Pour une totale transparence, est inséré un alinéa 4 à l’article 282 du NCPC :
« lorsque l’expert se fait assister dans l’accomplissement de sa mission en application de l’article 278-1, le rapport mentionne les nom et qualité des personnes qui ont prêté leur concours ».

L’assistant intervenant sous le contrôle et la responsabilité de l’expert judiciaire travaille pour le compte de l’expert judiciaire et à ses seuls frais.

LES MODIFICATIONS MINEURES DE L’EXPERTISE JUDICIAIRE

Vers une accélération des opérations d’expertise judiciaire ?

Est ajouté à l’article 153 du NCPC, un second alinéa qui dispose que le juge doit indiquer « la date d’audience à laquelle l’affaire sera rappelée pour un nouvel examen » lorsqu’une mesure d’instruction est ordonnée.

Cette mesure a été conçue pour tenter d’accélérer le déroulement de l’expertise judiciaire. Par ailleurs, aux termes de l’article 267 du Nouveau Code de Procédure Civile, l’expert est désormais informé de sa mission par tout moyen et non plus par lettre simple.

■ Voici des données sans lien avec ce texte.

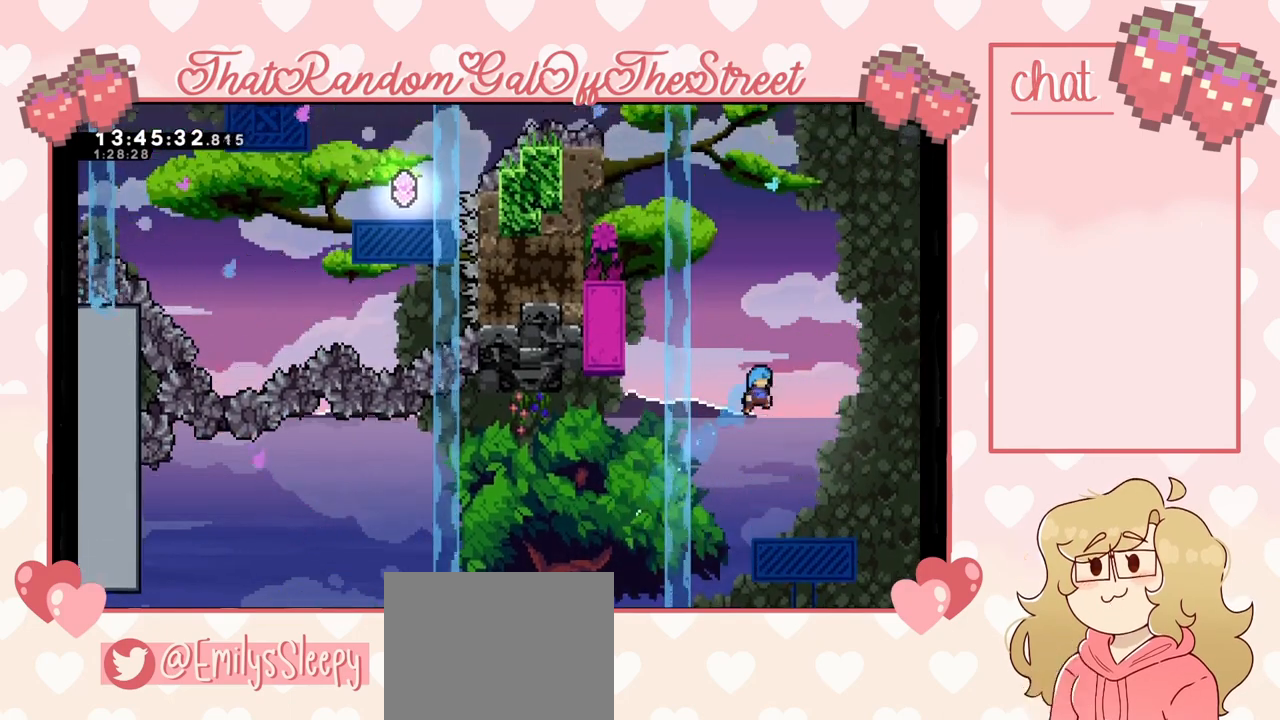
{"buttons": [], "left_stick": "center", "right_stick": "center", "events": []}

Ceci permet l’information par voie électronique, mais également le traitement des cas d’urgence.

La rémunération de l’expert judiciaire :
Lorsqu’un expert est désigné, une provision est consignée. L’expert pouvait bénéficier d’acomptes en justifiant des avances qu’il aurait pu consentir.

Le nouvel article 280 du NCPC prévoit que « l’expert peut, sur justification de l’état d’avancement de ses opérations, être autorisé à prélever un acompte sur la somme consignée si la complexité de l’affaire le requiert. »

L’expert doit donc désormais justifier de cette complexité d’une part et de l’avancée de ses investigations d’autre part. En revanche, le recouvrement des honoraires de l’expert est facilité. Dès lors que la rémunération est fixée, le juge délivre automatiquement à l’expert un titre exécutoire, sans que celui-ci ait besoin d’en faire la demande (article 284 du NCPC).

CONCLUSION

Hormis, l’obligation de reprendre « sommairement » chaque argument invoqué et observation formulée précédemment, l’expertise judiciaire fait l’objet d’un très léger remodelage.

Pratiquement, les avocats devront se montrer vigilants au calendrier des opérations d’expertise, mais surtout rédiger des Dires de synthèse. A défaut du respect de cette obligation sévère, les prétentions non reprises seront réputées abandonnées.

Lettre réalisée par Cathie Fond, sous la direction d’Arnault Buisson-Fizellier, Avocats à la Cour.